RECORDS TO USE: Begin
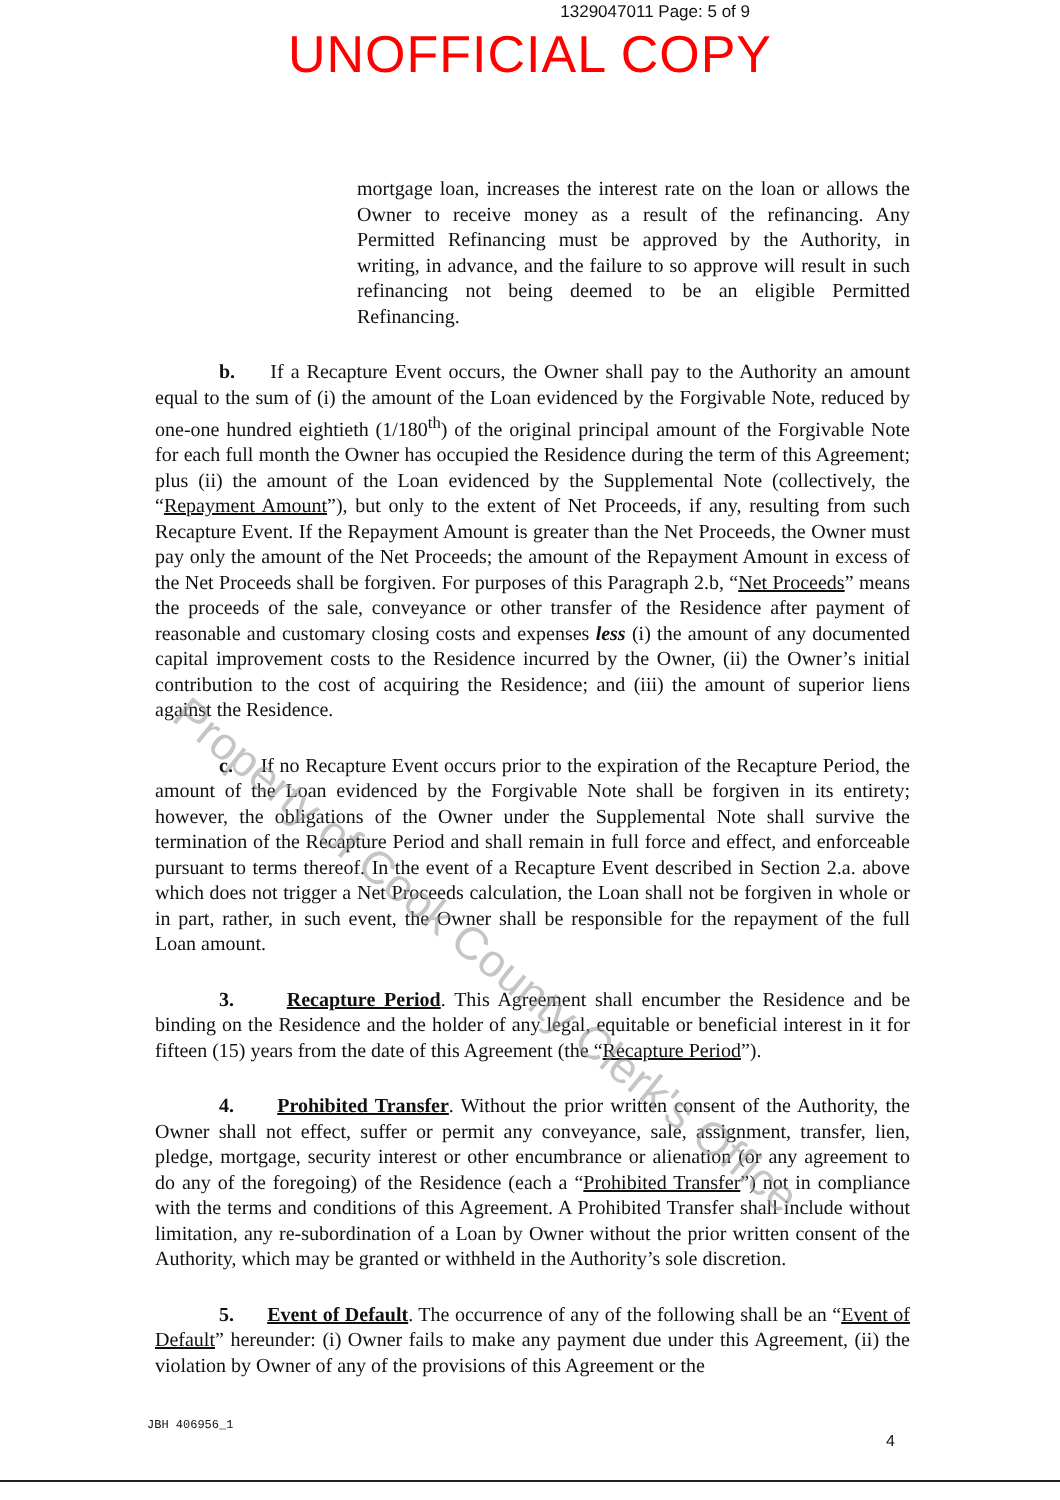1329047011 Page: 5 of 9
UNOFFICIAL COPY
mortgage loan, increases the interest rate on the loan or allows the Owner to receive money as a result of the refinancing. Any Permitted Refinancing must be approved by the Authority, in writing, in advance, and the failure to so approve will result in such refinancing not being deemed to be an eligible Permitted Refinancing.
b. If a Recapture Event occurs, the Owner shall pay to the Authority an amount equal to the sum of (i) the amount of the Loan evidenced by the Forgivable Note, reduced by one-one hundred eightieth (1/180<sup>th</sup>) of the original principal amount of the Forgivable Note for each full month the Owner has occupied the Residence during the term of this Agreement; plus (ii) the amount of the Loan evidenced by the Supplemental Note (collectively, the “Repayment Amount”), but only to the extent of Net Proceeds, if any, resulting from such Recapture Event. If the Repayment Amount is greater than the Net Proceeds, the Owner must pay only the amount of the Net Proceeds; the amount of the Repayment Amount in excess of the Net Proceeds shall be forgiven. For purposes of this Paragraph 2.b, “Net Proceeds” means the proceeds of the sale, conveyance or other transfer of the Residence after payment of reasonable and customary closing costs and expenses less (i) the amount of any documented capital improvement costs to the Residence incurred by the Owner, (ii) the Owner’s initial contribution to the cost of acquiring the Residence; and (iii) the amount of superior liens against the Residence.
c. If no Recapture Event occurs prior to the expiration of the Recapture Period, the amount of the Loan evidenced by the Forgivable Note shall be forgiven in its entirety; however, the obligations of the Owner under the Supplemental Note shall survive the termination of the Recapture Period and shall remain in full force and effect, and enforceable pursuant to terms thereof. In the event of a Recapture Event described in Section 2.a. above which does not trigger a Net Proceeds calculation, the Loan shall not be forgiven in whole or in part, rather, in such event, the Owner shall be responsible for the repayment of the full Loan amount.
3. Recapture Period. This Agreement shall encumber the Residence and be binding on the Residence and the holder of any legal, equitable or beneficial interest in it for fifteen (15) years from the date of this Agreement (the “Recapture Period”).
4. Prohibited Transfer. Without the prior written consent of the Authority, the Owner shall not effect, suffer or permit any conveyance, sale, assignment, transfer, lien, pledge, mortgage, security interest or other encumbrance or alienation (or any agreement to do any of the foregoing) of the Residence (each a “Prohibited Transfer”) not in compliance with the terms and conditions of this Agreement. A Prohibited Transfer shall include without limitation, any re-subordination of a Loan by Owner without the prior written consent of the Authority, which may be granted or withheld in the Authority’s sole discretion.
5. Event of Default. The occurrence of any of the following shall be an “Event of Default” hereunder: (i) Owner fails to make any payment due under this Agreement, (ii) the violation by Owner of any of the provisions of this Agreement or the
JBH 406956_1
4
Property of Cook County Clerk's Office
RECORDS TO USE: End
• [TASK TO CARRY OUT]:
Write out, exactly and with no pictures, the lines of the data from the first through the line containing "mortgage loan, increases".

• [ANSWER BOX]:
1329047011 Page: 5 of 9
UNOFFICIAL COPY
mortgage loan, increases the interest rate on the loan or allows the Owner to receive money as a result of the refinancing. Any Permitted Refinancing must be approved by the Authority, in writing, in advance, and the failure to so approve will result in such refinancing not being deemed to be an eligible Permitted Refinancing.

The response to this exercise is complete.